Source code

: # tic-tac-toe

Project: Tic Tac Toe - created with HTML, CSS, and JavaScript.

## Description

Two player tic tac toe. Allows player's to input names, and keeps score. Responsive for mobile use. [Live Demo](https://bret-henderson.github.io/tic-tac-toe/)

**TASK TO CARRY OUT:** Please return only the lines from the one that contains "Project: Tic Tac" through the final line of the entries, each exactly as written.

**WORKED SOLUTION:**
Project: Tic Tac Toe - created with HTML, CSS, and JavaScript.

## Description

Two player tic tac toe. Allows player's to input names, and keeps score. Responsive for mobile use. [Live Demo](https://bret-henderson.github.io/tic-tac-toe/)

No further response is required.